With a unanimous vote on Thursday night, West Hollywood’s Planning Commission approved a new four-story retail-residential project at 7617 Santa Monica Blvd., near Curson, a site currently occupied by the Madison Car Wash.
The 63,560 square foot, 45-foot-tall project will have 71 residential units, 11 of which will be set aside for lower-income residents. The ground floor will have 8,600 square feet of retail space and at-grade parking for retail customers. There will also be two subterranean levels for residential parking, for a total of 131 spaces in the project.
Designed by Christian Robert of the Culver City-based Office Untitled architecture studio (formerly known as R&A Architecture & Design), the project features four different courtyard areas for residents, plus a rooftop pool area. The exterior covering will be dark and light corrugated metal panels, combined with a white and fuchsia cement plaster, an element the commissioners especially liked.
Century City-based La Terra Development LLC, which has a dozen Los Angeles area residential projects, is the owner and developer.

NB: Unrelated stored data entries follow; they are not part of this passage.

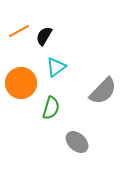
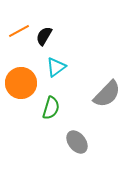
gray semicircle: moved 4 px right, 3 px down
gray ellipse: rotated 10 degrees clockwise
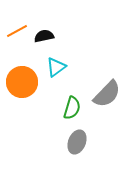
orange line: moved 2 px left
black semicircle: rotated 48 degrees clockwise
orange circle: moved 1 px right, 1 px up
green semicircle: moved 21 px right
gray ellipse: rotated 60 degrees clockwise
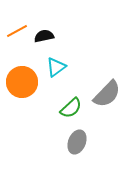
green semicircle: moved 1 px left; rotated 30 degrees clockwise
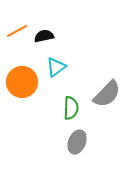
green semicircle: rotated 45 degrees counterclockwise
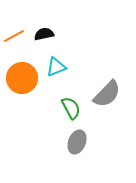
orange line: moved 3 px left, 5 px down
black semicircle: moved 2 px up
cyan triangle: rotated 15 degrees clockwise
orange circle: moved 4 px up
green semicircle: rotated 30 degrees counterclockwise
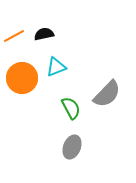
gray ellipse: moved 5 px left, 5 px down
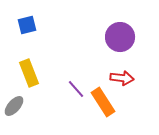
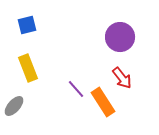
yellow rectangle: moved 1 px left, 5 px up
red arrow: rotated 45 degrees clockwise
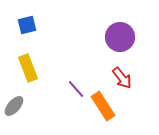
orange rectangle: moved 4 px down
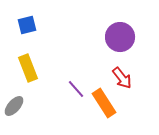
orange rectangle: moved 1 px right, 3 px up
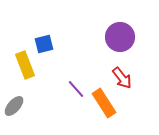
blue square: moved 17 px right, 19 px down
yellow rectangle: moved 3 px left, 3 px up
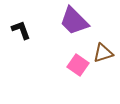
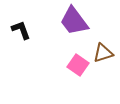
purple trapezoid: rotated 8 degrees clockwise
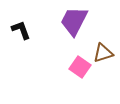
purple trapezoid: rotated 64 degrees clockwise
pink square: moved 2 px right, 2 px down
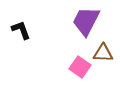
purple trapezoid: moved 12 px right
brown triangle: rotated 20 degrees clockwise
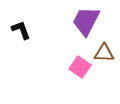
brown triangle: moved 1 px right
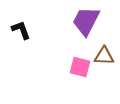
brown triangle: moved 3 px down
pink square: rotated 20 degrees counterclockwise
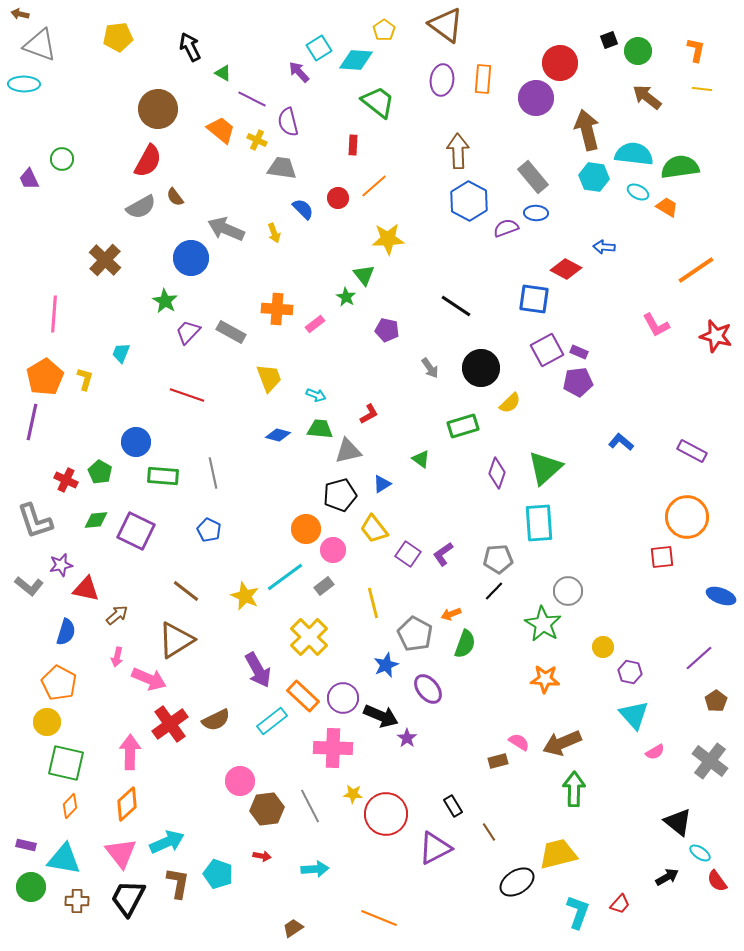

Real estate investor Charles Tourtellette is the founder and CEO of La Terra Development.
The commissioners were impressed with the design and appearance, several calling it “beautiful” and “thoughtful.”
“I’m really pleased with this project,” said Commissioner Lynn Hoopingarner. “I would say, ‘Please more of these’.”
Commissioner Rogerio Carvalheiro praised the design, feeling the project would vastly improve that section of the city.
“I’m somewhat sad to see the Googie-style car wash go. I think what we’re getting in its place is far beyond,” said Carvalheiro. “It sets a great example for Santa Monica Boulevard and elevates all of it.”
Commissioner John Erickson concurred, feeling the building would create a standard for other projects in the area.
The commissioners were also pleased that it would activate an area that has very little pedestrian activity after dark while not tearing down any existing housing.
“How great is it that we are just adding housing without actually getting rid of anything. I think that is a really big plus to this project,” said Commissioner Adam Bass.
Of the 21 people speaking during the public comment period, 16 fully supported it. They were glad it was bringing housing to the city. They also felt it would be an improvement to the neighborhood and were glad to see the car wash, a frequent spot for drug dealing, leave.
“It represents hope, inspiration, and it really will enrich our neighborhood,” said Bob Scallian who has lived in the area since 1984.
Meanwhile nearby resident Kelly Stagg looked forward to the shops in the project and the visual improvement it will provide the area.
“It brings a complete facelift to this part of town,” said Stagg. “West Hollywood is a city of progress and that area is not looking so hot these days.”
Of the public commenters opposed, several were concerned how it would change the fabric of the neighborhood. Two others, who live directly behind it, were concerned how the four-story building would affect their privacy and as well as the potential noise from the building affecting their quality of life.
Commissioner Sue Bucker was absent from the meeting.